Oh, and did anyone else find it funny that a russian mail order bride site is advertising on this page?
This is a bizarre post. Excuse me. You think that Russia under Putin is an example of a free market or a democracy or an open society? It is none of those things: it is an autocratic state. As my old mate Ed Lucas of the Economist said in the run-up to the first Putin coronation (oops election) the stage was set for a battle between the spooks and the crooks. The spooks won and absorbed the crooks. It is a country without a rule of law. For those few in the middle class and in big cities, life isn't bad. For the others it probably was better under Communism. Maybe you should go there before writing about something you clearly know nothing about. Health services in the latter part of Soviet Communism were probably better. There is a plethora of statistics and studies from credible sources to indicate general health has deteriorated badly since the Gorbachev years.
You think that Russia under Putin is an example of a free market or a democracy or an open society?
Yes, we all think that. We're all totally moving there and getting a condo together.
And next door they're'll be hookers and blackjack!
In fact, forget the condo and the blackjack.
Lulz
Jamie, you're at Reason.com commenting about a dubious Newsweek graphic.
If you think Newsweek was attempting to prove that Putin has failed and not capitalism, you must not read Newsweek very often.
If you expect Reason readers to agree with Newsweek's implication that communism is a workable system, you must not read Reason very often.
T-bone, you must not know who's who in libertarian circles.
I suspect Jamie Dettmer was arguing that while the Newsweek comparisons were disingenous (at best), the Reason commentary fails to point out that Russia NOW is hardly an exemplary model of liberal institutions.
Precisely.
The problem is that everyone sane and intelligent has already quit the print media, leaving only lunatic wingnuts and morons.

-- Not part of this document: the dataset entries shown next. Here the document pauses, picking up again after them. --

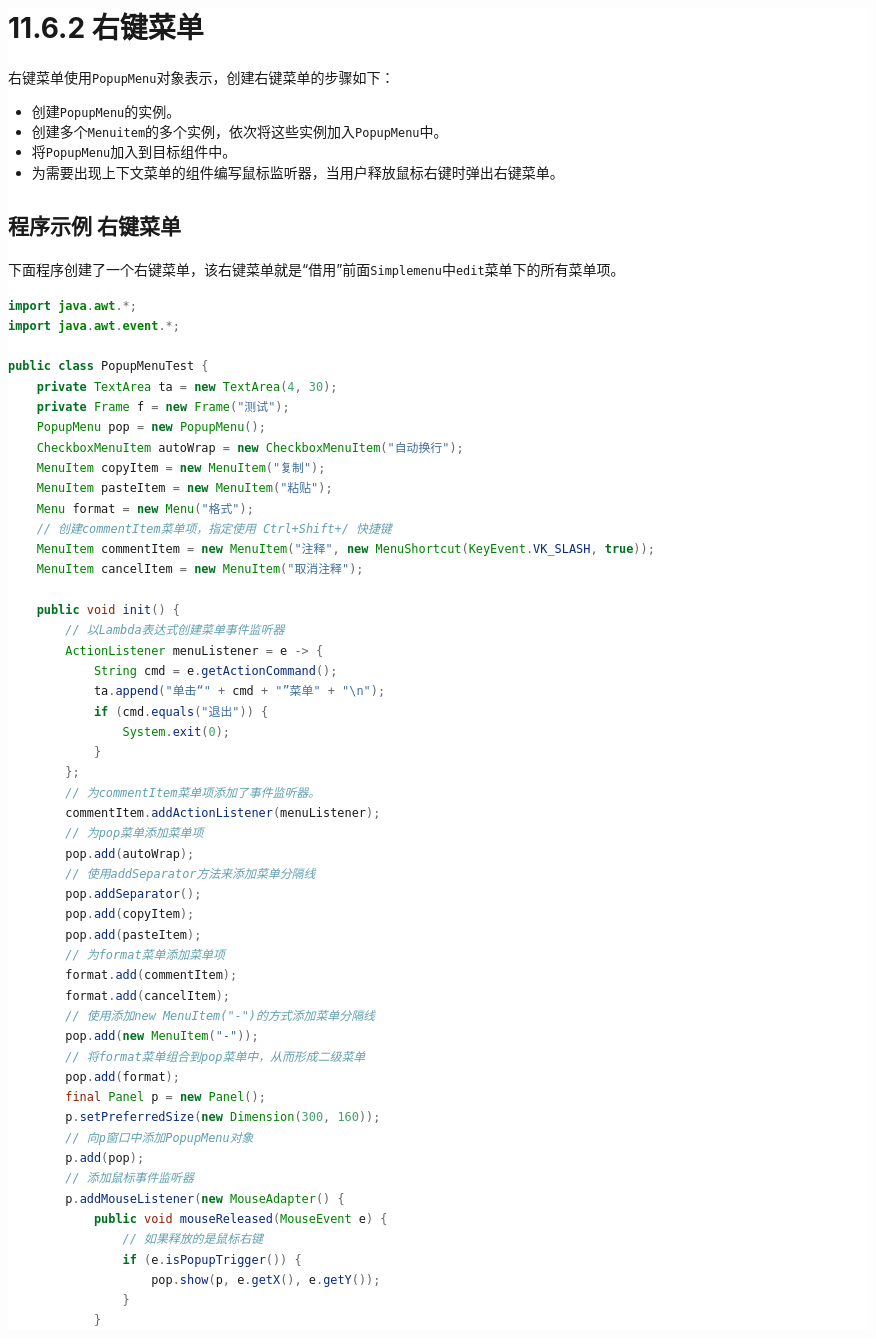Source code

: 
# 11.6.2 右键菜单
右键菜单使用`PopupMenu`对象表示，创建右键菜单的步骤如下：
- 创建`PopupMenu`的实例。
- 创建多个`Menuitem`的多个实例，依次将这些实例加入`PopupMenu`中。
- 将`PopupMenu`加入到目标组件中。
- 为需要出现上下文菜单的组件编写鼠标监听器，当用户释放鼠标右键时弹出右键菜单。

## 程序示例 右键菜单
下面程序创建了一个右键菜单，该右键菜单就是“借用”前面`Simplemenu`中`edit`菜单下的所有菜单项。
```java
import java.awt.*;
import java.awt.event.*;

public class PopupMenuTest {
    private TextArea ta = new TextArea(4, 30);
    private Frame f = new Frame("测试");
    PopupMenu pop = new PopupMenu();
    CheckboxMenuItem autoWrap = new CheckboxMenuItem("自动换行");
    MenuItem copyItem = new MenuItem("复制");
    MenuItem pasteItem = new MenuItem("粘贴");
    Menu format = new Menu("格式");
    // 创建commentItem菜单项，指定使用 Ctrl+Shift+/ 快捷键
    MenuItem commentItem = new MenuItem("注释", new MenuShortcut(KeyEvent.VK_SLASH, true));
    MenuItem cancelItem = new MenuItem("取消注释");

    public void init() {
        // 以Lambda表达式创建菜单事件监听器
        ActionListener menuListener = e -> {
            String cmd = e.getActionCommand();
            ta.append("单击“" + cmd + "”菜单" + "\n");
            if (cmd.equals("退出")) {
                System.exit(0);
            }
        };
        // 为commentItem菜单项添加了事件监听器。
        commentItem.addActionListener(menuListener);
        // 为pop菜单添加菜单项
        pop.add(autoWrap);
        // 使用addSeparator方法来添加菜单分隔线
        pop.addSeparator();
        pop.add(copyItem);
        pop.add(pasteItem);
        // 为format菜单添加菜单项
        format.add(commentItem);
        format.add(cancelItem);
        // 使用添加new MenuItem("-")的方式添加菜单分隔线
        pop.add(new MenuItem("-"));
        // 将format菜单组合到pop菜单中，从而形成二级菜单
        pop.add(format);
        final Panel p = new Panel();
        p.setPreferredSize(new Dimension(300, 160));
        // 向p窗口中添加PopupMenu对象
        p.add(pop);
        // 添加鼠标事件监听器
        p.addMouseListener(new MouseAdapter() {
            public void mouseReleased(MouseEvent e) {
                // 如果释放的是鼠标右键
                if (e.isPopupTrigger()) {
                    pop.show(p, e.getX(), e.getY());
                }
            }
```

And Abdul deserves a free Kindle? or something for his 3:18 comment.
Soviet Abdul needs no bourgeois awards.
Humor from each according to his ability, and to each according to his need for laffs.
Communist regimes were strikingly successful at creating impressive statistics.
Somehow, the statistics were at odds with the shabby, dirty, depressed and sometimes even stinking reality of real-day communism.
As a child in 1980's Czechoslovakia, I did not doubt that we had huge industry. Everyone could smell it in the air. The chemistry plant 3 km from the center of the city released smells comparable to a burning heap of truck tires.
No dictatorship is worse than utter kleptocracy. I read that on this very website.
The fact that Russia might have been better under communism speaks to how bad it is under Putin/Medvedev, not to how good communism was.
Exactly. But since Reason is trying to become something like Fox News for people that smokes weed, then they don?t get it.
The chart is absolutely meaningless, of course. But for Reason, which publishes Cavanaugh's (I think it was him) articles about how life in USSR was extremely boring because Hollywood hasn't made any movies with fun Russian characters, to complain about it is rather hypocritical.
So Russia has lost 827 cinemas since "then" until "now"? Heck, from 1995 to 2008, the number of cinemas in the United States dropped by 1,958.
Granted, the number of movie screens increased by over 10,000 in the same period, but that's not what Newsweek was measuring in the case of Russia.